Finland show the way to coffee binge-drinking

by Michael Johnson
Michael Johnson worked as a reporter and editor in New York, Moscow, Paris and London over his journalism career. He is now based in Bordeaux, France, where he writes for the International Herald-Tribune and other publications. He covered European technology for Business Week for five years, and served nine years as chief editor of International Management magazine. In 1990 he was appointed chief editor of the French technology weekly 01 Informatique where he worked as Editorial Director for two years. He also spent four years as Moscow correspondent of The Associated Press. He is the author of four books and recently edited “24/7 Innovation” for an Accenture consultant and “Nokia: The Inside Story”, written by historian Martti Haikio, for the Nokia Corporation. A fluent French speaker, he also speaks Russian.

I was between jobs a few years ago when I stumbled into a bit of public relations work for the coffee industry. The coffee marketers seemed a decent lot, just men and women trying to make a living. They had only one characteristic that bothered me -- they were a bit twitchy, probably because they were consuming too much of their own product.

In a room full of European coffee executives in Brussels one summer afternoon, I observed this twitchiness first-hand. It became clear as we discussed their business that they were so anxious they could not sit still. They shifted in their chairs, tapped their feet, scratched their heads as the dialogue descended into their deepest fears - the dread of becoming the next big health scare. Already some studies had tried to link coffee addiction to heart problems.

When I proposed a counter-campaign to promote the positive effects of caffeine - and they are considerable -- the Italian in the group jumped up and said, "Not in my market. We are coffee addicts and we like it that way." Amid nervous laughter, everyone concurred and we adjourned early.

Coffee has a long history of ups and downs. Over time, it has been blamed for fueling riots, triggering sedition and leading to Satan worship. The Grand Mufti of Constantinople even banned coffee in the 16th century. Anyone caught sipping coffee twice was bound into a leather bag and dumped at sea.

Today coffee has become what most people reach for to start their day.

Now a new study of coffee drinkers in Finland - one of the biggest coffee consuming cultures in the world - brings good clinical news. By accident, the coffee lobby turned out to be right: drinking as much as eight cups a day is not only harmless, it can be good for you.

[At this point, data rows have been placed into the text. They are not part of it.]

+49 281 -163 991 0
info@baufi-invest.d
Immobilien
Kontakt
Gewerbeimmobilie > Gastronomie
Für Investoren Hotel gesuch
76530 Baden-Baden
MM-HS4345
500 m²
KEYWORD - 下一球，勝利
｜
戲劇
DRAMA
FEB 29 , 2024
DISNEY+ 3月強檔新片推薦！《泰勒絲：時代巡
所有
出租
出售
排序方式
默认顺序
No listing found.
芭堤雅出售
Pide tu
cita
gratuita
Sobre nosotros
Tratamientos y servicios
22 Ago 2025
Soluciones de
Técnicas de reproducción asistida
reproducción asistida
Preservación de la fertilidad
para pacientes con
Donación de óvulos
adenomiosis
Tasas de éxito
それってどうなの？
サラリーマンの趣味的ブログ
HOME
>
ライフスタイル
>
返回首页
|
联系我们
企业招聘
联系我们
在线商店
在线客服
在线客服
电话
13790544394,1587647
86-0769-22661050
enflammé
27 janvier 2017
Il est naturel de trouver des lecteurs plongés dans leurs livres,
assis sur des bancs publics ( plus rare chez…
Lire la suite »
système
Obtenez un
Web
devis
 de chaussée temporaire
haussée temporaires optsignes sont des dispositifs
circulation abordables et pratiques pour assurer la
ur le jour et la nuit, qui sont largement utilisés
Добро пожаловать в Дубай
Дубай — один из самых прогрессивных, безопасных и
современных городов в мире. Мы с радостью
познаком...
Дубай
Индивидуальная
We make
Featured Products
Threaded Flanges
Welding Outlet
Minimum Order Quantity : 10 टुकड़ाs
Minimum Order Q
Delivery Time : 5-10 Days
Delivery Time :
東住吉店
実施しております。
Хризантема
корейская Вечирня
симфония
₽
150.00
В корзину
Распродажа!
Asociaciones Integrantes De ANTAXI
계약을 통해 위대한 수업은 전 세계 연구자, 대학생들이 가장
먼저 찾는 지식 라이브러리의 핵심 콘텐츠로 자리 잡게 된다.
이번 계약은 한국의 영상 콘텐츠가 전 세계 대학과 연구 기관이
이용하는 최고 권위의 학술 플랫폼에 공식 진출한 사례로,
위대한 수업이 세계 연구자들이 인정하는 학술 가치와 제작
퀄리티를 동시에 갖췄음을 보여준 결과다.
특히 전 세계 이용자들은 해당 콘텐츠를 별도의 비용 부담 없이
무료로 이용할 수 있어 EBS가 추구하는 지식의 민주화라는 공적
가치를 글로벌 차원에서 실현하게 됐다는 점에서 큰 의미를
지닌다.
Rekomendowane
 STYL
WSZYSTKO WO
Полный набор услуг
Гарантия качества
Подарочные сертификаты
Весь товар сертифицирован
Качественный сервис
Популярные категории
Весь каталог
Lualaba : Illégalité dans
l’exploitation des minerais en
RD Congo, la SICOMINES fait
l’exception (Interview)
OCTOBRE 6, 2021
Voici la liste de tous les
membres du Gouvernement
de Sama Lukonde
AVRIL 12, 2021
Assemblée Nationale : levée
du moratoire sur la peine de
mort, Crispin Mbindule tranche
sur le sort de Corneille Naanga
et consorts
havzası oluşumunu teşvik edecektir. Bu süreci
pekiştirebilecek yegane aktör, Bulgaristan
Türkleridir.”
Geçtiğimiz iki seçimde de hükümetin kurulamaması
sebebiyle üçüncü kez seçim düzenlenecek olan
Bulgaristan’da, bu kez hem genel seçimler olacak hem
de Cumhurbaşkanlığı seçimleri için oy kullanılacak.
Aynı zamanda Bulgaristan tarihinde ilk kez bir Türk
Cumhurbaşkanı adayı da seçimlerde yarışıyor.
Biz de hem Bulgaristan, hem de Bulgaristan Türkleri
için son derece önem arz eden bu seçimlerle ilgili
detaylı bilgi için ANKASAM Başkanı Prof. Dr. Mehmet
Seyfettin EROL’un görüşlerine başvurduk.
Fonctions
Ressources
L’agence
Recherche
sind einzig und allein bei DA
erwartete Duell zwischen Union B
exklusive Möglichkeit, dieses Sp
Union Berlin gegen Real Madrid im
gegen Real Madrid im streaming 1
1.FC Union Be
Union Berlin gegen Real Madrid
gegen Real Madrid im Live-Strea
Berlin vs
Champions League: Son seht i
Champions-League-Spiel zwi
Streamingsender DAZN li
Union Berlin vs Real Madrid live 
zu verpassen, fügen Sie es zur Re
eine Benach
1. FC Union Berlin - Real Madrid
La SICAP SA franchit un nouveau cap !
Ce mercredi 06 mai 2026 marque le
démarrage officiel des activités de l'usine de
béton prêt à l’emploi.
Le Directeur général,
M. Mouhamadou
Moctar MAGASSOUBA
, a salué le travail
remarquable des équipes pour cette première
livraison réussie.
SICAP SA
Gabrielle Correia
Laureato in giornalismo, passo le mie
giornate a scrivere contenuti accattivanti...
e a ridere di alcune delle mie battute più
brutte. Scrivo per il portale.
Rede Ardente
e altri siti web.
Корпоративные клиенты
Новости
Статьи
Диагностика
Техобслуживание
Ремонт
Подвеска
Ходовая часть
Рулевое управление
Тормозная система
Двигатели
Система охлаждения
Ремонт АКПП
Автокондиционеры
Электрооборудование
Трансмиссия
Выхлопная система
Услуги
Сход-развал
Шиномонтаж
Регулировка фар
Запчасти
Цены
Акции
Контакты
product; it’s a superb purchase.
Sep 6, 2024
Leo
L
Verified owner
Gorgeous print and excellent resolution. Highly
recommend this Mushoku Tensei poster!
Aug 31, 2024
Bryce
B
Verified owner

Coffee contains antioxidants and can improve insulin sensitivity and reduce the risk for incident Type 2 diabetes, the study showed. Among adult males, coffee helps prevent blood clots that cause embolic strokes.

The study, published in the current issue of the U.S. medical journal "Stroke", says Finnish smokers who consumed eight or more cups of coffee per day had a 23% lowered risk for cerebral infarction - the most common kind of stroke.

The long-term study consisted of 29,133 Finnish men aged 50 to 69 years who smoked at least five cigarettes per day and had no history of stroke. From 1985 to 1988, these men were recruited into the trial.

Approximately 2.5% of the study sample reported never drinking coffee, and approximately 64% did not drink tea. Daily coffee consumption among drinkers averaged 5.7 cups.

"After adjustment for age and cardiovascular risk factors," the study reported, "both coffee and tea consumption were statistically significantly inversely associated with the risk for cerebral infarction."

This study comes amid other coffee-related health worries, however, which most of us are headed for if we work in an office environment. Free coffee comes with your job? Your employer may be attempting to keep you jumped up and twitchy, as opposed to sleepy and dreamy. Addiction to coffee sometimes fits in well with corporate objectives.

And now "energy drinks" such as Red Bull, which contain sugar, caffeine and guarana, are marketed to younger age groups, regardless of addictive dangers. Worse, young drinkers like to mix these stimulants with vodka, producing drug-like effects.

How can you overcome your caffeine addiction? Some doctors will advise you to switch to tea, or to the ultimate wimp's drink, a few cups of hot water per day.

I tried to stop my five-a-day coffee habit recently and ended up with a range of side effects -- three weeks of jitters and a brain ticking over at half speed. Eventually, my natural stimulus system came back to life after years of suppression by caffeine, and I functioned just about normally again.

Like all addicts, though, I craved my demon and was gradually drawn back to the steaming brown brew. Readdicted and worried, I was delighted to learn recently from "Stroke" that I could - and perhaps should -- be drinking even more coffee.

The coffee marketers must be celebrating - this time with Irish coffee.